静かな住宅地を歩き路地を曲がると、そこには控えめな立て看板があり、看板には店主を想像させる可愛らしい字体で【小さなパン屋さんminami】と書かれている。

杏奈はその前で立ち止まると、店舗の方をチラリと見やった。

(…来てしまった。)

ずっと足が遠退いていたパン屋minami。
転職して遠くなったからではない。
自分が追い詰めたであろうminamiの店員である琴葉に会うのは、とんでもなく気まずいのだ。
なのに。

(広人さんのせいだ。
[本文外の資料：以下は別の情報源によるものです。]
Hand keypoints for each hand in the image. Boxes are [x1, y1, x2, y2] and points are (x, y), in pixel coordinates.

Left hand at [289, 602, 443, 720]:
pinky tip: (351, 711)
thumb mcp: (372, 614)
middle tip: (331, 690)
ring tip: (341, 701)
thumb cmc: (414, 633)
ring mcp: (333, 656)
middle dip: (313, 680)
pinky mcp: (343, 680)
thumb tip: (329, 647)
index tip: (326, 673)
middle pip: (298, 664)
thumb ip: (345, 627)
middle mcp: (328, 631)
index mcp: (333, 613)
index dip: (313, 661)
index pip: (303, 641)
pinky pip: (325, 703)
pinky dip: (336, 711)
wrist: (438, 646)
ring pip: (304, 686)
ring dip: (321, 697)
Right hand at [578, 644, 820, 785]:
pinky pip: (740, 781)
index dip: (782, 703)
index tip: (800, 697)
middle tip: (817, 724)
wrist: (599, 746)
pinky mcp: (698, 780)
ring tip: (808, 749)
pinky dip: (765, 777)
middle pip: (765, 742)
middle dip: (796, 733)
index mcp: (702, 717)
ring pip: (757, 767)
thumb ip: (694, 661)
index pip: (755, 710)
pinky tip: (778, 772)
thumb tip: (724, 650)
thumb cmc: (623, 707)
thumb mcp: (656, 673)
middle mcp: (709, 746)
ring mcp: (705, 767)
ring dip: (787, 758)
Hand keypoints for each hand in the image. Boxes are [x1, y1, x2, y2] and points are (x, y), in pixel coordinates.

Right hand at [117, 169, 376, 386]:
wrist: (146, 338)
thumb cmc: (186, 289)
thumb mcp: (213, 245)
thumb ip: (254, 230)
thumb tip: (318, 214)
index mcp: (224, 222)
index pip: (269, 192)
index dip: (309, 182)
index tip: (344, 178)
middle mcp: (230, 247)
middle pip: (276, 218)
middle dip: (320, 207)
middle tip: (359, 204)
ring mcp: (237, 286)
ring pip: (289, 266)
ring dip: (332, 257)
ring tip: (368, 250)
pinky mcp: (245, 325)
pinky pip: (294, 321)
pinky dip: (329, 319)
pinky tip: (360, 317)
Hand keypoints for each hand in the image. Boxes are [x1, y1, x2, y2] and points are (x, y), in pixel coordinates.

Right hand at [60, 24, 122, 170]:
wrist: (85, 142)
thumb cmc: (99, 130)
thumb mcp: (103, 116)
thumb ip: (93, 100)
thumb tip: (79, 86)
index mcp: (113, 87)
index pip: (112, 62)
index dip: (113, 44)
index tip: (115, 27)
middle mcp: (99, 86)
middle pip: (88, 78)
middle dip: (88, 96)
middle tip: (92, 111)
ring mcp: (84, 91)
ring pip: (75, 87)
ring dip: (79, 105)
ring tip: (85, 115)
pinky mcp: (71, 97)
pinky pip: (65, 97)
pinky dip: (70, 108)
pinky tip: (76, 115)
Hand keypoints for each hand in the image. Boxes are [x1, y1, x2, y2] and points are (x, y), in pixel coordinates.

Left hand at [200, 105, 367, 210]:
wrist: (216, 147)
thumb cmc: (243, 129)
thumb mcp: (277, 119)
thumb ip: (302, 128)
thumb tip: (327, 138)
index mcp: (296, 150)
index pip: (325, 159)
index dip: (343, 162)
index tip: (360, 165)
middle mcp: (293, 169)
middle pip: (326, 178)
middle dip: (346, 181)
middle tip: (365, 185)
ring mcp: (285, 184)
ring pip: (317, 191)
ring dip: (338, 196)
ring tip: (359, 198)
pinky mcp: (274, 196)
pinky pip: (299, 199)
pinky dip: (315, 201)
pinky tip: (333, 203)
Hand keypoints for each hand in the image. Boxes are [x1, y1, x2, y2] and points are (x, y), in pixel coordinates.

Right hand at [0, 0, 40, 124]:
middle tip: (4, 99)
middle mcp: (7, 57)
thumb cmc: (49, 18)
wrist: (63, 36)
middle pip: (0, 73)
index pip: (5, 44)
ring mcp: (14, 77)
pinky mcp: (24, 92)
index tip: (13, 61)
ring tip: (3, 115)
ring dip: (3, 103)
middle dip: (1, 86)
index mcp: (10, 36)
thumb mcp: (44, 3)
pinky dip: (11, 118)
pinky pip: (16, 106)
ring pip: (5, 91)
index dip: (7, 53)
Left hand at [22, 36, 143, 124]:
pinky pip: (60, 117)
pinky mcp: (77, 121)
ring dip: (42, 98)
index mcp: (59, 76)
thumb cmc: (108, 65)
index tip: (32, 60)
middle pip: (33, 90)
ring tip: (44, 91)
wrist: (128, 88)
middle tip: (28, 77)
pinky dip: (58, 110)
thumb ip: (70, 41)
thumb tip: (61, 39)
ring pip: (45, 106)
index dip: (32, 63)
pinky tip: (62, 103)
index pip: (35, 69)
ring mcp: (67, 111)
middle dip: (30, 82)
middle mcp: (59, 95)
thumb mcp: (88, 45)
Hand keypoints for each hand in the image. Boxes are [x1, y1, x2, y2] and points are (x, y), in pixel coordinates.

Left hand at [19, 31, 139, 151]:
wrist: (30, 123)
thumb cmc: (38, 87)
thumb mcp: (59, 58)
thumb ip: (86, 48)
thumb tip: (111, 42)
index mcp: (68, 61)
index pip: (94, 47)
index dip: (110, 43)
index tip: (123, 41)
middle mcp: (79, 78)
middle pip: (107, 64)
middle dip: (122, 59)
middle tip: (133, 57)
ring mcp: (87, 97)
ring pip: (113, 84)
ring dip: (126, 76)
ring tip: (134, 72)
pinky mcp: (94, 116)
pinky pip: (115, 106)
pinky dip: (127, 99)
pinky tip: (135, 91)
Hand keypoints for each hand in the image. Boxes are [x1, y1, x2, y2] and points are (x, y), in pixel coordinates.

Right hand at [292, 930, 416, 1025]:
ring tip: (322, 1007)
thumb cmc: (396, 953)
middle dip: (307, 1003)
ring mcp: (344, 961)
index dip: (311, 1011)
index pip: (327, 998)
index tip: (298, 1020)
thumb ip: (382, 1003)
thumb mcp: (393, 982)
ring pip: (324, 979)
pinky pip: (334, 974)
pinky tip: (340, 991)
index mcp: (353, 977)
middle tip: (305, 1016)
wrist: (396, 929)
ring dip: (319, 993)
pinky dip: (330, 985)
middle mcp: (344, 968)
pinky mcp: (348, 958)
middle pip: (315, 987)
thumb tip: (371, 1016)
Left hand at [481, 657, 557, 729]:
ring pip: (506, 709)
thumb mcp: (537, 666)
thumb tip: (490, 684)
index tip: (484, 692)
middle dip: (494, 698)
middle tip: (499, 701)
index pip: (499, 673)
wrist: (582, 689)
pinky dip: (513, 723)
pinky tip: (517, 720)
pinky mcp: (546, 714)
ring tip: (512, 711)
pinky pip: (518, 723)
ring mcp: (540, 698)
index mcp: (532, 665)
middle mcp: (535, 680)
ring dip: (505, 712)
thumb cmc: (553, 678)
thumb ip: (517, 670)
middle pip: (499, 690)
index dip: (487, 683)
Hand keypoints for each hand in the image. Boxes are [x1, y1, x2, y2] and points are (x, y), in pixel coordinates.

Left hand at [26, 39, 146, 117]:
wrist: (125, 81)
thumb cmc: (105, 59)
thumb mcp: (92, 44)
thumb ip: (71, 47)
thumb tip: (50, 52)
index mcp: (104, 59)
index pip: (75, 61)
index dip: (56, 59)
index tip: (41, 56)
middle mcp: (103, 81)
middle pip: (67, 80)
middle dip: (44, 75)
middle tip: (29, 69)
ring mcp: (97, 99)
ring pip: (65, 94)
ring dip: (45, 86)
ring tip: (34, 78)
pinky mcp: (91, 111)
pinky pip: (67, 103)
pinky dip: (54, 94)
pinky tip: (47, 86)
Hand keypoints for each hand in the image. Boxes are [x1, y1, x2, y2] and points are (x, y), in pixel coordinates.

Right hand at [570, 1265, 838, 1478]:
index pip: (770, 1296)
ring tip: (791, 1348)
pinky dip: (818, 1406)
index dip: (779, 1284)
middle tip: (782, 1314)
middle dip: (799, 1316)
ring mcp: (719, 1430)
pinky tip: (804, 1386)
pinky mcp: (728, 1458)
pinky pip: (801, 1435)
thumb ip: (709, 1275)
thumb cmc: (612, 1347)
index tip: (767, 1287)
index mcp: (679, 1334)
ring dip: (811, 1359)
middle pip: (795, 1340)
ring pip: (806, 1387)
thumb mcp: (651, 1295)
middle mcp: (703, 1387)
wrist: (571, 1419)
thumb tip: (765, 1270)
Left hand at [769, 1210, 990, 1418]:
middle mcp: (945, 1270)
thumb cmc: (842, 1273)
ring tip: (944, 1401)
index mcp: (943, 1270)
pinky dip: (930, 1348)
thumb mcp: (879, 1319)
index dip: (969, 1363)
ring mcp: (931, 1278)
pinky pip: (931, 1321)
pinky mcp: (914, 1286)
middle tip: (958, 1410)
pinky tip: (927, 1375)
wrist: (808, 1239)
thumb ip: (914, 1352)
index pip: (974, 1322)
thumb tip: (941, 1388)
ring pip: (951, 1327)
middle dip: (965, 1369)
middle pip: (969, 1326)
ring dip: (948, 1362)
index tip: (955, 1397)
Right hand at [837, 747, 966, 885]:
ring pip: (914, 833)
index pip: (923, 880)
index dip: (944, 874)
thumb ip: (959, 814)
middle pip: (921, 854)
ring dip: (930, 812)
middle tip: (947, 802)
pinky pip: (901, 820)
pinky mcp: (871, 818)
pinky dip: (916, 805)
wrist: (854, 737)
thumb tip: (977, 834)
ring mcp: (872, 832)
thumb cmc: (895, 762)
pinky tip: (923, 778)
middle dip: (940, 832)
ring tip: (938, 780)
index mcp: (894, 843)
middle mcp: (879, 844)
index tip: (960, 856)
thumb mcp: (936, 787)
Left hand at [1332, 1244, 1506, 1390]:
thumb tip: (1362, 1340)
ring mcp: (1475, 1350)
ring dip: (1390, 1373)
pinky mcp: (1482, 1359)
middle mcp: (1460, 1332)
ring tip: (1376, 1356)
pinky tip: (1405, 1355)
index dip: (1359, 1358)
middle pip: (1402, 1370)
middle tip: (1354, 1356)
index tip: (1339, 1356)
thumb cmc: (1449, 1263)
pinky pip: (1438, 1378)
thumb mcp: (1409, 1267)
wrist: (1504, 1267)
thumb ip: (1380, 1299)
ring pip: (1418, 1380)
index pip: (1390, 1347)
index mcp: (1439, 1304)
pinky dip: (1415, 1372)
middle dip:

)

自分の行動を広人のせいにする。
広人が“謝ってみたら?”なんて言うので、何故かそれに感化されてしまって、今ここに杏奈は立っている。

自分の意思だとは思いたくない。
思いたくないのに、杏奈の心の中は“謝らなくちゃ”という思いでいっぱいになっていた。

よく考えてみればあの事はもう終わったことだから、今さら蒸し返すことではないのだ。
なのに杏奈はminamiに来てしまった。

ガラス張りで大きく開けた明るい入口は、何者も拒もうとはしない。
約一年ぶりに訪れるminamiだったが、杏奈が見る限り前と何も変わっていなかった。